На лбу Майи выступила испарина от вдруг пришедшей к ней мысли: «Выйти навстречу немцам и попытаться объяснить им всё. Что война – это самое страшное и
недопустимое деяние для людей, цивилизованных людей. Что их просто одурманили и послали на самое злостное преступление – войну!»
- Да не варвары же они дикие! Бах, Бетховен, Гендель, Шиллер, Гёте, Гейне – это же тоже немцы, рожденные их Германией! - Майя исподволь понимала, что её затея со стороны покажется нелепой, но эта мысль глубоко овладела ею.
- Не поверну их назад, так хоть остановлю, задержу. Дам время нашим предпринять что-то… А может быть всё-таки удастся что-то объяснить им? Может быть кто-то
задумается? А это уже победа – моя победа...

ххх
Утром Майя рассказала директору детдома о своём намерении. Мало того, она настоятельно просила разрешить ей взять с собой несколько старших ребят. Ей подумалось, что присутствие детей поможет отрезвить непрошеных гостей.
- Майя Яковлевна! Майя! Да вы думаете, что предлагаете? Простите, но это –
сумасшествие! Толстого начиталась? Романтики захотелось? Всё! У меня и так забот полон рот, а тут ещё вы со своим, извините, бредом!
- Тамара Викторовна! Я, к вашему сведению, комсомолка! Притом свободно говорю
по-немецки!
И без запинки процитировала по-немецки какое-то четверостишие.

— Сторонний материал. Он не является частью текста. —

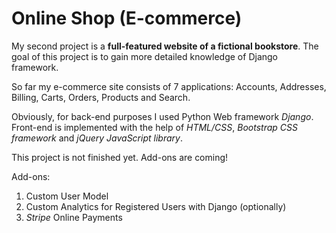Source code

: <h1>Online Shop (E-commerce)</h1>

My second project is a <b>full-featured website of a fictional bookstore</b>. The goal of this project is to gain more detailed knowledge of Django framework.

So far my e-commerce site consists of 7 applications: Accounts, Addresses, Billing, Carts, Orders, Products and Search. 

Obviously, for back-end purposes I used Python Web framework <i>Django</i>. Front-end is implemented with the help of <i>HTML/CSS</i>, <i>Bootstrap
CSS framework</i> and <i>jQuery JavaScript library</i>.

This project is not finished yet. Add-ons are coming!

Add-ons:
<ol type="1">
  <li>Custom User Model</li>
  <li>Custom Analytics for Registered Users with Django (optionally)</li>
  <li><i>Stripe</i> Online Payments</li>
</ol>
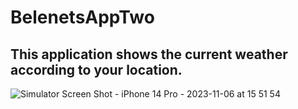 # BelenetsAppTwo
## This application shows the current weather according to your location.
![Simulator Screen Shot - iPhone 14 Pro - 2023-11-06 at 15 51 54](https://github.com/AlenaBelenets/BelenetsAppTwo/assets/98764544/e3e60b30-acd4-45a7-92aa-325ead06105a)
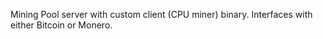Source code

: Mining Pool server with custom client (CPU miner) binary. Interfaces with either Bitcoin or Monero.
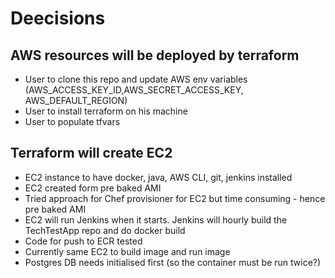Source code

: # Deecisions

## AWS resources will be deployed by terraform
 - User to clone this repo and update AWS env variables (AWS_ACCESS_KEY_ID,AWS_SECRET_ACCESS_KEY, AWS_DEFAULT_REGION)
 - User to install terraform on his machine
 - User to populate tfvars

## Terraform will create EC2
 - EC2 instance to have docker, java, AWS CLI, git, jenkins installed
 - EC2 created form pre baked AMI
 - Tried approach for Chef provisioner for EC2 but time consuming - hence pre baked AMI
 - EC2 will run Jenkins when it starts. Jenkins will hourly build the TechTestApp repo and do docker build
 - Code for push to ECR tested
 - Currently same EC2 to build image and run image
 - Postgres DB needs initialised first (so the container must be run twice?)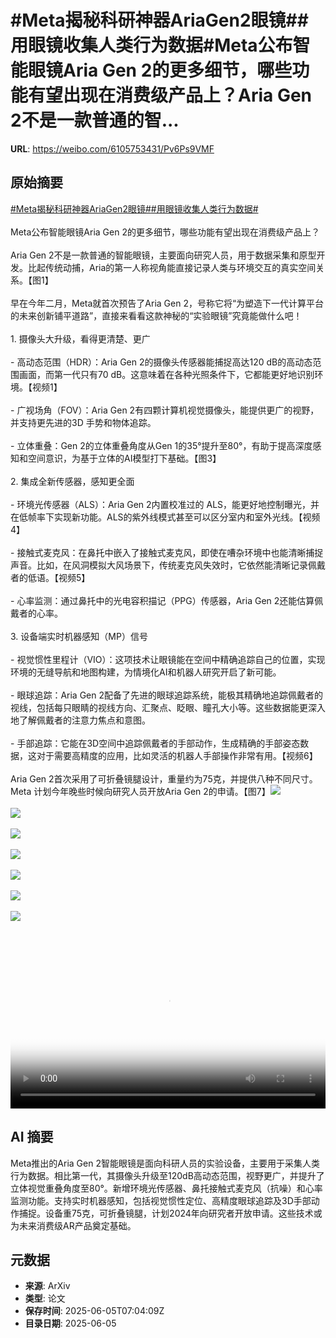 # #Meta揭秘科研神器AriaGen2眼镜##用眼镜收集人类行为数据#Meta公布智能眼镜Aria Gen 2的更多细节，哪些功能有望出现在消费级产品上？Aria Gen 2不是一款普通的智...

**URL**: https://weibo.com/6105753431/Pv6Ps9VMF

## 原始摘要

<a href="https://m.weibo.cn/search?containerid=231522type%3D1%26t%3D10%26q%3D%23Meta%E6%8F%AD%E7%A7%98%E7%A7%91%E7%A0%94%E7%A5%9E%E5%99%A8AriaGen2%E7%9C%BC%E9%95%9C%23&amp;extparam=%23Meta%E6%8F%AD%E7%A7%98%E7%A7%91%E7%A0%94%E7%A5%9E%E5%99%A8AriaGen2%E7%9C%BC%E9%95%9C%23" data-hide=""><span class="surl-text">#Meta揭秘科研神器AriaGen2眼镜#</span></a><a href="https://m.weibo.cn/search?containerid=231522type%3D1%26t%3D10%26q%3D%23%E7%94%A8%E7%9C%BC%E9%95%9C%E6%94%B6%E9%9B%86%E4%BA%BA%E7%B1%BB%E8%A1%8C%E4%B8%BA%E6%95%B0%E6%8D%AE%23&amp;extparam=%23%E7%94%A8%E7%9C%BC%E9%95%9C%E6%94%B6%E9%9B%86%E4%BA%BA%E7%B1%BB%E8%A1%8C%E4%B8%BA%E6%95%B0%E6%8D%AE%23" data-hide=""><span class="surl-text">#用眼镜收集人类行为数据#</span></a><br><br>Meta公布智能眼镜Aria Gen 2的更多细节，哪些功能有望出现在消费级产品上？<br><br>Aria Gen 2不是一款普通的智能眼镜，主要面向研究人员，用于数据采集和原型开发。比起传统动捕，Aria的第一人称视角能直接记录人类与环境交互的真实空间关系。【图1】<br><br>早在今年二月，Meta就首次预告了Aria Gen 2，号称它将“为塑造下一代计算平台的未来创新铺平道路”，直接来看看这款神秘的“实验眼镜”究竟能做什么吧！<br><br>1. 摄像头大升级，看得更清楚、更广<br><br>- 高动态范围（HDR）：Aria Gen 2的摄像头传感器能捕捉高达120 dB的高动态范围画面，而第一代只有70 dB。这意味着在各种光照条件下，它都能更好地识别环境。【视频1】<br><br>- 广视场角（FOV）：Aria Gen 2有四颗计算机视觉摄像头，能提供更广的视野，并支持更先进的3D 手势和物体追踪。<br><br>- 立体重叠：Gen 2的立体重叠角度从Gen 1的35°提升至80°，有助于提高深度感知和空间意识，为基于立体的AI模型打下基础。【图3】<br><br>2. 集成全新传感器，感知更全面<br><br>- 环境光传感器（ALS）：Aria Gen 2内置校准过的 ALS，能更好地控制曝光，并在低帧率下实现新功能。ALS的紫外线模式甚至可以区分室内和室外光线。【视频4】<br><br>- 接触式麦克风：在鼻托中嵌入了接触式麦克风，即使在嘈杂环境中也能清晰捕捉声音。比如，在风洞模拟大风场景下，传统麦克风失效时，它依然能清晰记录佩戴者的低语。【视频5】<br><br>- 心率监测：通过鼻托中的光电容积描记（PPG）传感器，Aria Gen 2还能估算佩戴者的心率。<br><br>3. 设备端实时机器感知（MP）信号<br><br>- 视觉惯性里程计（VIO）：这项技术让眼镜能在空间中精确追踪自己的位置，实现环境的无缝导航和地图构建，为情境化AI和机器人研究开启了新可能。<br><br>- 眼球追踪：Aria Gen 2配备了先进的眼球追踪系统，能极其精确地追踪佩戴者的视线，包括每只眼睛的视线方向、汇聚点、眨眼、瞳孔大小等。这些数据能更深入地了解佩戴者的注意力焦点和意图。<br><br>- 手部追踪：它能在3D空间中追踪佩戴者的手部动作，生成精确的手部姿态数据，这对于需要高精度的应用，比如灵活的机器人手部操作非常有用。【视频6】<br><br>Aria Gen 2首次采用了可折叠镜腿设计，重量约为75克，并提供八种不同尺寸。Meta 计划今年晚些时候向研究人员开放Aria Gen 2的申请。【图7】<img style="" src="https://tvax3.sinaimg.cn/large/006Fd7o3gy1i24baw6euzj31ei0w6gxs.jpg" referrerpolicy="no-referrer"><br><br><img style="" src="https://tvax1.sinaimg.cn/large/006Fd7o3ly1i24bcrzlngj30zk0k075g.jpg" referrerpolicy="no-referrer"><br><br><img style="" src="https://tvax3.sinaimg.cn/large/006Fd7o3gy1i24bbdq0l6j325g11uaxf.jpg" referrerpolicy="no-referrer"><br><br><img style="" src="https://tvax4.sinaimg.cn/large/006Fd7o3ly1i24bcpdzi9j30p00k0aah.jpg" referrerpolicy="no-referrer"><br><br><img style="" src="https://tvax2.sinaimg.cn/large/006Fd7o3ly1i24bcs2wnmj30zk0k0ta2.jpg" referrerpolicy="no-referrer"><br><br><img style="" src="https://tvax3.sinaimg.cn/large/006Fd7o3ly1i24bcql01wj30zk0k03ye.jpg" referrerpolicy="no-referrer"><br><br><img style="" src="https://tvax3.sinaimg.cn/large/006Fd7o3gy1i24bbuhh7sj32b40hcwlo.jpg" referrerpolicy="no-referrer"><br><br><br clear="both"><div style="clear: both"></div><video controls="controls" poster="https://tvax4.sinaimg.cn/orj480/006Fd7o3ly1i24bcrgq58j30zk0k075g.jpg" style="width: 100%"><source src="https://f.video.weibocdn.com/o0/k9w6iepqlx08oNEbiWuY010412002I5H0E010.mp4?label=mp4_720p&amp;template=1280x720.25.0&amp;ori=0&amp;ps=1CwnkDw1GXwCQx&amp;Expires=1749110586&amp;ssig=%2B9S9oOugP%2F&amp;KID=unistore,video"><source src="https://f.video.weibocdn.com/o0/1uNAFEptlx08oNEaSHGM010412001hJ70E010.mp4?label=mp4_hd&amp;template=852x480.25.0&amp;ori=0&amp;ps=1CwnkDw1GXwCQx&amp;Expires=1749110586&amp;ssig=pf9fcuV554&amp;KID=unistore,video"><source src="https://f.video.weibocdn.com/o0/hiGxgor4lx08oNEaLYwE010412000Nwt0E010.mp4?label=mp4_ld&amp;template=640x360.25.0&amp;ori=0&amp;ps=1CwnkDw1GXwCQx&amp;Expires=1749110586&amp;ssig=o%2Fql%2FaP02C&amp;KID=unistore,video"><p>视频无法显示，请前往<a href="https://video.weibo.com/show?fid=1034%3A5174143721865305" target="_blank" rel="noopener noreferrer">微博视频</a>观看。</p></video>

## AI 摘要

Meta推出的Aria Gen 2智能眼镜是面向科研人员的实验设备，主要用于采集人类行为数据。相比第一代，其摄像头升级至120dB高动态范围，视野更广，并提升了立体视觉重叠角度至80°。新增环境光传感器、鼻托接触式麦克风（抗噪）和心率监测功能。支持实时机器感知，包括视觉惯性定位、高精度眼球追踪及3D手部动作捕捉。设备重75克，可折叠镜腿，计划2024年向研究者开放申请。这些技术或为未来消费级AR产品奠定基础。

## 元数据

- **来源**: ArXiv
- **类型**: 论文
- **保存时间**: 2025-06-05T07:04:09Z
- **目录日期**: 2025-06-05
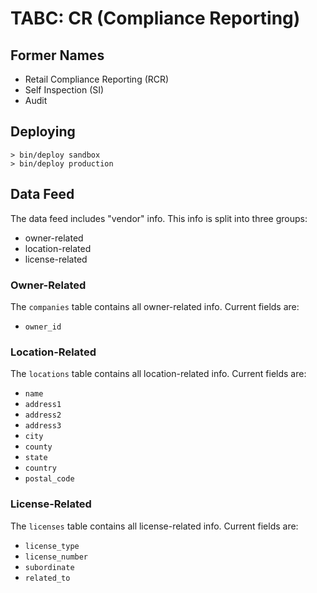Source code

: # TABC: CR (Compliance Reporting)

## Former Names

* Retail Compliance Reporting (RCR)
* Self Inspection (SI)
* Audit

## Deploying

    > bin/deploy sandbox
    > bin/deploy production

## Data Feed

The data feed includes "vendor" info. This info is split into three groups:

* owner-related
* location-related
* license-related

### Owner-Related

The `companies` table contains all owner-related info. Current fields are:

* `owner_id`

### Location-Related

The `locations` table contains all location-related info. Current fields are:

* `name`
* `address1`
* `address2`
* `address3`
* `city`
* `county`
* `state`
* `country`
* `postal_code`

### License-Related

The `licenses` table contains all license-related info. Current fields are:

* `license_type`
* `license_number`
* `subordinate`
* `related_to`
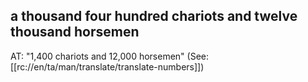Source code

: ## a thousand four hundred chariots and twelve thousand horsemen ##

AT: "1,400 chariots and 12,000 horsemen" (See: [[rc://en/ta/man/translate/translate-numbers]])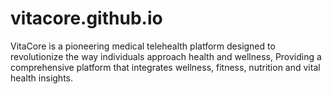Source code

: # vitacore.github.io
VitaCore is a pioneering medical telehealth platform   designed to revolutionize the way individuals approach health and wellness, Providing a comprehensive platform that integrates wellness, fitness, nutrition and vital health insights.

- А не разрешите, сама пойду! – подвела черту Майя.
Не устояв перед горячностью и аргументами Беркович, Глухова сдалась - всё равно убежит! При этом она попросила завхоза детдома Егора Кузьмича сопроводить Майю. Взять же с собой детей было запрещено категорически.
 
Егор Кузьмич, или, как его любовно называли в детдоме - Кузьмич, был уважаемым человеком среди персонала и авторитетом для ребят. Участник финской войны, он имел серьёзное ранение в ногу, почему и был демобилизован. Ходил с тростью, хромая, и до сих пор в армейском кителе.
- Пойдём, дочка, вместе пойдём. Повоевать мне уже, видимо, не придётся, так,
может, тебе пригожусь. Со своим ружьём, - подбодрил он Майю, показывая ей свою деревянную «помощницу».

II
Усадьба барона фон Хоффманна находилась в нескольких километрах от Берлина.  Здесь, в фамильном гнезде, и провёл свои детство, отрочество и юность Альберт Рихард фон Хоффманн, вчерашний выпускник кафедры немецкой литературы берлинского университета.
Особой любовью и гордостью Хоффманнов была их домашняя библиотека. Собираемая не одним поколением семьи, она была широко известна среди специалистов. Альберт заходил сюда, затаив дыхание, словно боясь нарушить покой своих любимых героев и рифмы волшебных стихов, помешать размышлениям мудрецов. Он мог часами находиться среди уходящих под сводчатый потолок стеллажей, забывая о еде и прогулках, вдыхая особый, присущий только библиотекам, воздух, утонув в очередном фолианте.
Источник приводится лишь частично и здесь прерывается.